(Source data)

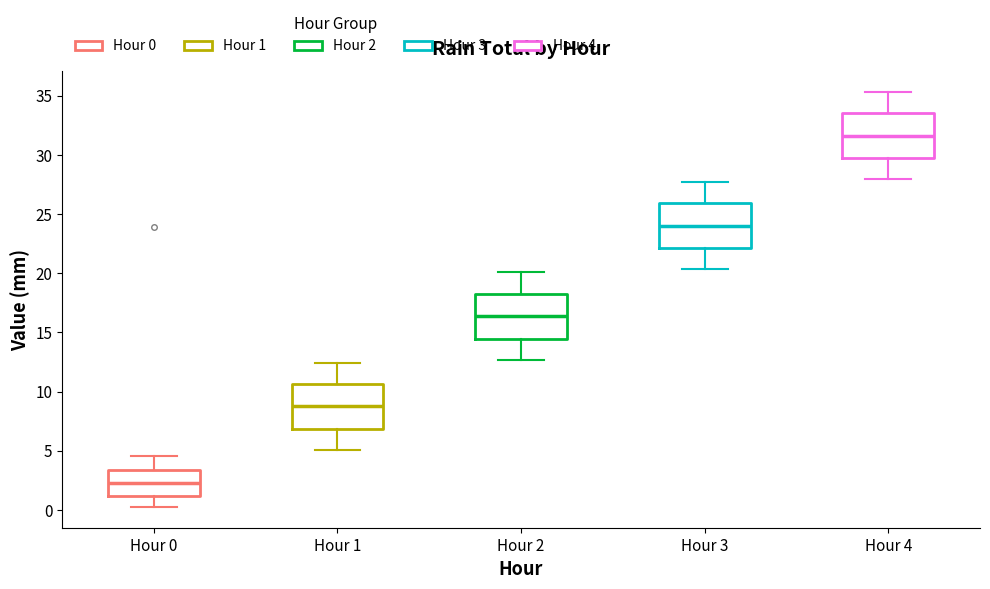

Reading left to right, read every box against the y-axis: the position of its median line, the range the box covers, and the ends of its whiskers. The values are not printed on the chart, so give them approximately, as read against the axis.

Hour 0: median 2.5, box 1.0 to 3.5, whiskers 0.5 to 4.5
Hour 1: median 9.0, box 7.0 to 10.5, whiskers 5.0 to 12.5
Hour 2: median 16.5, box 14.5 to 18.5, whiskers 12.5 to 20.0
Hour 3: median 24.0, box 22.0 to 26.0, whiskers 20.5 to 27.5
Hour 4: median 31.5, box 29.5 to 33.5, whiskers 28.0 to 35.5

(End Source data)
(Source data)

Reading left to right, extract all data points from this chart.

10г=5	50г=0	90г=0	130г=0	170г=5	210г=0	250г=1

(End Source data)

● Exercise aim
Rewrite the lines between the one holding "Reading left to right, read" and the one holding "Hour 4: median", inclusive, with "whiskers" swapped for "fences" and everything else left unchanged.

● Result
Reading left to right, read every box against the y-axis: the position of its median line, the range the box covers, and the ends of its fences. The values are not printed on the chart, so give them approximately, as read against the axis.

Hour 0: median 2.5, box 1.0 to 3.5, fences 0.5 to 4.5
Hour 1: median 9.0, box 7.0 to 10.5, fences 5.0 to 12.5
Hour 2: median 16.5, box 14.5 to 18.5, fences 12.5 to 20.0
Hour 3: median 24.0, box 22.0 to 26.0, fences 20.5 to 27.5
Hour 4: median 31.5, box 29.5 to 33.5, fences 28.0 to 35.5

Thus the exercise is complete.